As for Chambliss, it was, from the outside looking in, a classic case of needing a scapegoat. It can't be Krivsky's fault that Chris Denorfia didn't put up Kearns-like numbers or that Royce Clayton wasn't a young Barry Larkin for the Reds? Can it?
Posted by vtadave at 10/12/2006 10:03:00 PM
I don't know anything specific, but I've always assumed that there must be something about Chambliss' personality that rubs some people the wrong way. He seems to be one of those guys who keeps bouncing from job to job, even though (from the outside looking in) he seems to be doing good work.
Posted by czegers at 10/13/2006 1:08:00 PM
Given Krivsky's comments expect the Reds to go from promising to hapless as they cut down on K's and on runs scored.
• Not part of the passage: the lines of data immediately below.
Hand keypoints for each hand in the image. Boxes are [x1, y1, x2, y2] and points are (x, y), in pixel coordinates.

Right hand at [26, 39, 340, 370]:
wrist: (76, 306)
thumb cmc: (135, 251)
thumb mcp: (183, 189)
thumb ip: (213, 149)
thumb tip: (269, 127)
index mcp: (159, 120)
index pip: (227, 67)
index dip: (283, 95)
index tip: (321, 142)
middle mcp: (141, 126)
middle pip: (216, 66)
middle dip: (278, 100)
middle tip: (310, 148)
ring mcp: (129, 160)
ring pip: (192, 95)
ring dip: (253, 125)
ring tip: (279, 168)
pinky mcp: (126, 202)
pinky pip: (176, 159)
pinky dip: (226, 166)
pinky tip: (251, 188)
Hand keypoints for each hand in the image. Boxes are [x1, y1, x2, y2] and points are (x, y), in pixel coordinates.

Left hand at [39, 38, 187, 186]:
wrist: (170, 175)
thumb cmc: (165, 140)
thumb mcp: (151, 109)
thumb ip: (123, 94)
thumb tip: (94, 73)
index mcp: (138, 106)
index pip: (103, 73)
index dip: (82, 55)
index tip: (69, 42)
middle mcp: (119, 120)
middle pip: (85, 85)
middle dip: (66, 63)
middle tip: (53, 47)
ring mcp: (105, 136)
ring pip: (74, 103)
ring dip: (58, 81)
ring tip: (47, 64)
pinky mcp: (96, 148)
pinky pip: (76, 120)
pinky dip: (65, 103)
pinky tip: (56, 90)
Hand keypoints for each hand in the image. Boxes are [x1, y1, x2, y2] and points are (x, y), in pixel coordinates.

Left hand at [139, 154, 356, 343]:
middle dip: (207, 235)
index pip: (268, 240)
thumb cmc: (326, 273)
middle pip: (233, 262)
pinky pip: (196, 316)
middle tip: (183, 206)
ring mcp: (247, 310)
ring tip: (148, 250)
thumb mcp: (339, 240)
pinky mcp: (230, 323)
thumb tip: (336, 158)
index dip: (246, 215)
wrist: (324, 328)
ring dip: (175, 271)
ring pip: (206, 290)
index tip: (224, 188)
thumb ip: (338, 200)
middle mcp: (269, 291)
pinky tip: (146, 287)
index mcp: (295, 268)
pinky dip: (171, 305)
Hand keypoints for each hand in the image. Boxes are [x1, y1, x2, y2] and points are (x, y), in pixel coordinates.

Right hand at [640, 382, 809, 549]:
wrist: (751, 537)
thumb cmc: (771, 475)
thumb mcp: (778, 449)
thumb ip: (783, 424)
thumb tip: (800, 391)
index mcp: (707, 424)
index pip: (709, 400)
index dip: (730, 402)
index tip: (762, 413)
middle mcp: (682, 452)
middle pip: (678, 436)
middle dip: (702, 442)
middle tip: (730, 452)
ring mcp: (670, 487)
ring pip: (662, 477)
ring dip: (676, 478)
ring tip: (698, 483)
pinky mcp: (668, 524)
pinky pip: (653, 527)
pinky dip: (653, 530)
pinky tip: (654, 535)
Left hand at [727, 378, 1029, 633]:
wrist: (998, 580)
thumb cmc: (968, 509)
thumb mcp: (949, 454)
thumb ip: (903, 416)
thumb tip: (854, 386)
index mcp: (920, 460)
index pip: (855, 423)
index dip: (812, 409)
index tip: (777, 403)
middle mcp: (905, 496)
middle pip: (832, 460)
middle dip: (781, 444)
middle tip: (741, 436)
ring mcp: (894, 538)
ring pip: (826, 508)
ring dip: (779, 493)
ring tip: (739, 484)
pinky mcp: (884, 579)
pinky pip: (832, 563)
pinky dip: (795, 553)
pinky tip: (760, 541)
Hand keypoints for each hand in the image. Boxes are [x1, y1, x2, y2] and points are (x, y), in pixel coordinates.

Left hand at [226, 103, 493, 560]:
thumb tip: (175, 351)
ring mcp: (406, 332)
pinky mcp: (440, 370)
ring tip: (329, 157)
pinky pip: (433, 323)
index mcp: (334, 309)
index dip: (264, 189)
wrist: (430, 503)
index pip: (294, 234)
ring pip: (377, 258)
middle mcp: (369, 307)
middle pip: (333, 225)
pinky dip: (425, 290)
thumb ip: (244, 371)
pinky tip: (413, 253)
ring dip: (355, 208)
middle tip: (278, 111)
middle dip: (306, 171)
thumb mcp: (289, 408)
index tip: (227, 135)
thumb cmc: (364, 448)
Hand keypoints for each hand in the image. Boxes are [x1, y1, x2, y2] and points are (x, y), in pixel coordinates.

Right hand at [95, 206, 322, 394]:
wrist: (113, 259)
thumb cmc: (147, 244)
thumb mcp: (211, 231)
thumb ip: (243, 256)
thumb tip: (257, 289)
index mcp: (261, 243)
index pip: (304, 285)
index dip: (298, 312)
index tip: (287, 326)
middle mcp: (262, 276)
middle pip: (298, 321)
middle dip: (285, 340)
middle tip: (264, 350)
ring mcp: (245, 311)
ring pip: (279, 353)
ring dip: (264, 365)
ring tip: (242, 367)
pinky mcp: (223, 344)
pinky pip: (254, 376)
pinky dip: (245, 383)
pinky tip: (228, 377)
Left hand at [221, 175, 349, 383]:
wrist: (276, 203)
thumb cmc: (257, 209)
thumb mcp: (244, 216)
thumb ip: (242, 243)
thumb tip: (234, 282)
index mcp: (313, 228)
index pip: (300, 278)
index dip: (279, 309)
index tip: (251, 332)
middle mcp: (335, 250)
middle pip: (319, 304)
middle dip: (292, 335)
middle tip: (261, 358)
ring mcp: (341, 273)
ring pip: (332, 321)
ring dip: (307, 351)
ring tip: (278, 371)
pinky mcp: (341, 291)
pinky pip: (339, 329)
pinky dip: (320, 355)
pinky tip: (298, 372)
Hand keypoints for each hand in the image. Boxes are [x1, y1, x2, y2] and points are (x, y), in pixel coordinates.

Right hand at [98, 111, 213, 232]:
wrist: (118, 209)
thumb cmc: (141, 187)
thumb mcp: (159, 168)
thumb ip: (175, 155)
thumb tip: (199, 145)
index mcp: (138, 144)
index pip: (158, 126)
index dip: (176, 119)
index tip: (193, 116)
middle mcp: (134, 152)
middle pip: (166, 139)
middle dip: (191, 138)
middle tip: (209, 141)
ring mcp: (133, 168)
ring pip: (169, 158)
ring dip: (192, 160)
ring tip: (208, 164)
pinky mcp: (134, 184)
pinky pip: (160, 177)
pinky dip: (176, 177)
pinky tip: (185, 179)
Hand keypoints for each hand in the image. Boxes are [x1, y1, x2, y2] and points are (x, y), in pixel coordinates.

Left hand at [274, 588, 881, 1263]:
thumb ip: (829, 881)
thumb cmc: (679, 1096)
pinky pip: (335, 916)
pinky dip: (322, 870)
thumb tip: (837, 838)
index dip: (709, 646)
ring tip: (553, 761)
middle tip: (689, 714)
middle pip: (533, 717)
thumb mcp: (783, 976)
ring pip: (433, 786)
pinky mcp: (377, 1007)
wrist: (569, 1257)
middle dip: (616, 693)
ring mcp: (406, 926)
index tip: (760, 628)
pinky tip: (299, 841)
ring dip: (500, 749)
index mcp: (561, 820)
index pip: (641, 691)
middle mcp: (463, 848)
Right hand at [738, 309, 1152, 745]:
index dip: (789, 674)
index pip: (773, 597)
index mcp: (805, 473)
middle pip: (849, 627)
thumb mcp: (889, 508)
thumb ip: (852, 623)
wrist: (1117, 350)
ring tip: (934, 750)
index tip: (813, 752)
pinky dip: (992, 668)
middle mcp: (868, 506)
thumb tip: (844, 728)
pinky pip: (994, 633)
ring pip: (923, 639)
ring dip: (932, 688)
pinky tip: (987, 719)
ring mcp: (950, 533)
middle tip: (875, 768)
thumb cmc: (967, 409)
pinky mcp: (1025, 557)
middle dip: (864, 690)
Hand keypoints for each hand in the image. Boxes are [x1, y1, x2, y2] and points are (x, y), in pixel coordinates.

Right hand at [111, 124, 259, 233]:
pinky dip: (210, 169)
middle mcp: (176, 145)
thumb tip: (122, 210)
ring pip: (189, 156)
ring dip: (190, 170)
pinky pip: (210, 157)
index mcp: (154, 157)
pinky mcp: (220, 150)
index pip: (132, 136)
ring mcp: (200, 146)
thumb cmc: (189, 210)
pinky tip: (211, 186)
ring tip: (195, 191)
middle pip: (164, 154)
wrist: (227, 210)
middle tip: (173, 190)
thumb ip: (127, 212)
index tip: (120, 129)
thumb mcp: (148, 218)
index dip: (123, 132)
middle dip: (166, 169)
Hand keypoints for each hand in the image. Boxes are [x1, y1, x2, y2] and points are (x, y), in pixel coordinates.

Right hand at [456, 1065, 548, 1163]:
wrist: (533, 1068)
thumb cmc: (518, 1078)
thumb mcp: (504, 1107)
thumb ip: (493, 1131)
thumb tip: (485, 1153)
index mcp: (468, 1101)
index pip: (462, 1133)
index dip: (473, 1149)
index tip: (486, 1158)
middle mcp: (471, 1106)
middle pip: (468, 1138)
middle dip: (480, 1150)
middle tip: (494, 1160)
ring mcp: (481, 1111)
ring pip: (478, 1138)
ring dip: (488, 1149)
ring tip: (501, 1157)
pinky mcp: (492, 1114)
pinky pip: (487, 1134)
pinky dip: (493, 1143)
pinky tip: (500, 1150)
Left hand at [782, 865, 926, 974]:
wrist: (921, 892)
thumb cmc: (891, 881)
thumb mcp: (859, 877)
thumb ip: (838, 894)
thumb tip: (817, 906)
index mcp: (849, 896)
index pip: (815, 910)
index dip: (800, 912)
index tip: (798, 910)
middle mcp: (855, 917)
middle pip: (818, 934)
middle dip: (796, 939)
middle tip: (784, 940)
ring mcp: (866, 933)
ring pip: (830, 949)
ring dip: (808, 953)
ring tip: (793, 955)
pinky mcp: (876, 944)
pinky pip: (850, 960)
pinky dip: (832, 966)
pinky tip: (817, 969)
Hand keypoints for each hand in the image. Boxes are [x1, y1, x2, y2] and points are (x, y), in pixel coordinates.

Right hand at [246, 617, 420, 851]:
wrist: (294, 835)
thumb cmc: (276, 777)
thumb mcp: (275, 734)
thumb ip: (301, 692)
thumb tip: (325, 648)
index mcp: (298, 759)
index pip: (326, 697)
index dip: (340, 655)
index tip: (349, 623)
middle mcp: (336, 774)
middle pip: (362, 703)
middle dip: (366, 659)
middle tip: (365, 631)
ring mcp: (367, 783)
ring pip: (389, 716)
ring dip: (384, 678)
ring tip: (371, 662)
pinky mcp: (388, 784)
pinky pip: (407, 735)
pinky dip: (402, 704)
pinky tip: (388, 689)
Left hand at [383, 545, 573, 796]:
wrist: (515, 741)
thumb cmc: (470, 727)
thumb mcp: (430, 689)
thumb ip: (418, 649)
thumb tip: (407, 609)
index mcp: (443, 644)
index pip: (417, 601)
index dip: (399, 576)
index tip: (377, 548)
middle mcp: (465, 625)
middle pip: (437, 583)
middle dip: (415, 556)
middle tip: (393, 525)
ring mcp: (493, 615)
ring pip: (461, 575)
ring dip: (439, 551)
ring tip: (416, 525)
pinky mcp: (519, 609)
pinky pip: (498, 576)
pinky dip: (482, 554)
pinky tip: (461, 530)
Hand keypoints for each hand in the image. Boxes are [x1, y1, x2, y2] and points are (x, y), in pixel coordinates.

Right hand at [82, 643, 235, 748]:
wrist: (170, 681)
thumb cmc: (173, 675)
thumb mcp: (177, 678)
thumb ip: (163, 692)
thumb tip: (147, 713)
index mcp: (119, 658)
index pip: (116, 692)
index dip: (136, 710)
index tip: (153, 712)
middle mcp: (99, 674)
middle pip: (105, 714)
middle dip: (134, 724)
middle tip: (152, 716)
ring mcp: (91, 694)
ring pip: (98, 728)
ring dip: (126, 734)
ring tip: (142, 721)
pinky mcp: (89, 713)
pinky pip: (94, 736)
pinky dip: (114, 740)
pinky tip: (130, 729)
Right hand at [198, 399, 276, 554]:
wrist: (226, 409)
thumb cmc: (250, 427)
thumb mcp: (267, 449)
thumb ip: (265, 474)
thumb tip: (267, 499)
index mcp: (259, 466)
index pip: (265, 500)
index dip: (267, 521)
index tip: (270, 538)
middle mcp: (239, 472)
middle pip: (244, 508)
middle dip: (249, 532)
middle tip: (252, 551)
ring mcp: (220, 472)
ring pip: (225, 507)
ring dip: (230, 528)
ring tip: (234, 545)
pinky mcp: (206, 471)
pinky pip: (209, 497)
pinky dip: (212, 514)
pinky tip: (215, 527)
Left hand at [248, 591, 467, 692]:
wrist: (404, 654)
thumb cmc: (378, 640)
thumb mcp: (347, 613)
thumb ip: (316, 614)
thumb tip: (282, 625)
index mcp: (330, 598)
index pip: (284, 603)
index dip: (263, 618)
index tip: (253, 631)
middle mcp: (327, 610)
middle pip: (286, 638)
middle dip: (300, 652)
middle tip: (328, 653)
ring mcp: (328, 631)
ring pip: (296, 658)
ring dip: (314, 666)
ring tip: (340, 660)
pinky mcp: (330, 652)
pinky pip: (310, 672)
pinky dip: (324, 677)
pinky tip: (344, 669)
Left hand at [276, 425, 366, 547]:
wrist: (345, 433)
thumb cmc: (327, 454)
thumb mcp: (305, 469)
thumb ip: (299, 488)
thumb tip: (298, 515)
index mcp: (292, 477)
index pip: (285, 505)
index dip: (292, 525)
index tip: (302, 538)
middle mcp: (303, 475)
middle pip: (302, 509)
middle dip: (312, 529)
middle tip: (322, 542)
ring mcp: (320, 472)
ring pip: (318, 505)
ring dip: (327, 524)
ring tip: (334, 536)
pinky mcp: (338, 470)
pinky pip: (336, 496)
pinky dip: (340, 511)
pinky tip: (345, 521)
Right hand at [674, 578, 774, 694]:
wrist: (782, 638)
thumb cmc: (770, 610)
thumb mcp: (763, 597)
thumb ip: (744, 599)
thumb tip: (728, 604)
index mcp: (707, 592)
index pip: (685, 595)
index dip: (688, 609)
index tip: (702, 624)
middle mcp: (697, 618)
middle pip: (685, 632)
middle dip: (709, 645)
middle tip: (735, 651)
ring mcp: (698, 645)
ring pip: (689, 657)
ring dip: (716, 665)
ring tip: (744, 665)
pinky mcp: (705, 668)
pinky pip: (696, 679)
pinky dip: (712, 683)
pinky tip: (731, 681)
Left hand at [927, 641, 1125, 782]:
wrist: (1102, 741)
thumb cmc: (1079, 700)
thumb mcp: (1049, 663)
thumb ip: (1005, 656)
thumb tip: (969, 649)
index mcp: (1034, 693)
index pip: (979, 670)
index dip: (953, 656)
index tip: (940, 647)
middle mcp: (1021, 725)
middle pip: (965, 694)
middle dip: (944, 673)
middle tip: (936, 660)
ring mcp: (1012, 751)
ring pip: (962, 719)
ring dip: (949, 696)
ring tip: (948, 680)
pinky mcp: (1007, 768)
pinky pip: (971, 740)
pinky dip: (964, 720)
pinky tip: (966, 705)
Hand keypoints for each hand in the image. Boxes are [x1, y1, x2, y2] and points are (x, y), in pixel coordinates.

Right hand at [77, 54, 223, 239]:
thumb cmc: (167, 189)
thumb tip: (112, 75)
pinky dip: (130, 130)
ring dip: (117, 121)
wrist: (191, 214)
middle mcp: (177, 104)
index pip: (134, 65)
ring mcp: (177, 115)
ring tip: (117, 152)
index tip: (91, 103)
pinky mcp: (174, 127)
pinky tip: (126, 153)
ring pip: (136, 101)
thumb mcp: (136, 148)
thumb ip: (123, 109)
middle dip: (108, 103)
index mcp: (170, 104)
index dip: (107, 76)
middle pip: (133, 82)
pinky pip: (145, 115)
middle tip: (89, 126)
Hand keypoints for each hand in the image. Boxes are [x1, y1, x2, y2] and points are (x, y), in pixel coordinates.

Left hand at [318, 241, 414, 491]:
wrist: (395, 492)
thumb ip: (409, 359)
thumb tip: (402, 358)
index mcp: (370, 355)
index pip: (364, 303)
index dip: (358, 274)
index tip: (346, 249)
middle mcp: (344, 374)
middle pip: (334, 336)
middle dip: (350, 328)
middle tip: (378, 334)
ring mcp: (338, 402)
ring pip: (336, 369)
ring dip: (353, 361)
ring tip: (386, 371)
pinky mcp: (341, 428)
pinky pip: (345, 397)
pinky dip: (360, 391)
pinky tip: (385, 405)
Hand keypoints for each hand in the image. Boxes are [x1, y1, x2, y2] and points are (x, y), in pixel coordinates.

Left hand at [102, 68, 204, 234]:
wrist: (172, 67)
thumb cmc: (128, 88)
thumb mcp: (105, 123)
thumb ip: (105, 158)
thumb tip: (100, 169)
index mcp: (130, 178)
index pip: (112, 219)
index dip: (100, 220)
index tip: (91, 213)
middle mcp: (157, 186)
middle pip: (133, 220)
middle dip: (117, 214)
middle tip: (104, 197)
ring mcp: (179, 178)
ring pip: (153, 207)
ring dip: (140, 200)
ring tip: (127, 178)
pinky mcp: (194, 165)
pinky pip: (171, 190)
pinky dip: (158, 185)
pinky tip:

It's insane not to emphasize power in that park.
Posted by bret59 at 10/15/2006 5:29:00 PM
Agreed - I wasn't a happy camper reading Krivsky's comments today.
Posted by Erickson at 10/15/2006 6:23:00 PM
I'd hate to be a Reds fan right about now. Hopefully Ned Colletti has given Wayne a call re: Dunn. Elmer Dessens might be able to be had by the Reds in a Dunn deal.
Posted by vtadave at 10/16/2006 8:53:00 AM
The Metrodome is known as a hitters park also and the Twins never emphasized power and they're an American League team. I think they've done just fine with 2 World Series titles the past 20 years. I don't necessarily agree with a few of the moves, but that doesn't mean the Reds can't be successful. It's not like they were winning too much the way it was.
Posted by schwang2u at 10/18/2006 11:13:00 PM
The Metrodome is most certainly *not* a hitter's park, especially with the introduction of all the recent new parks. Check the numbers.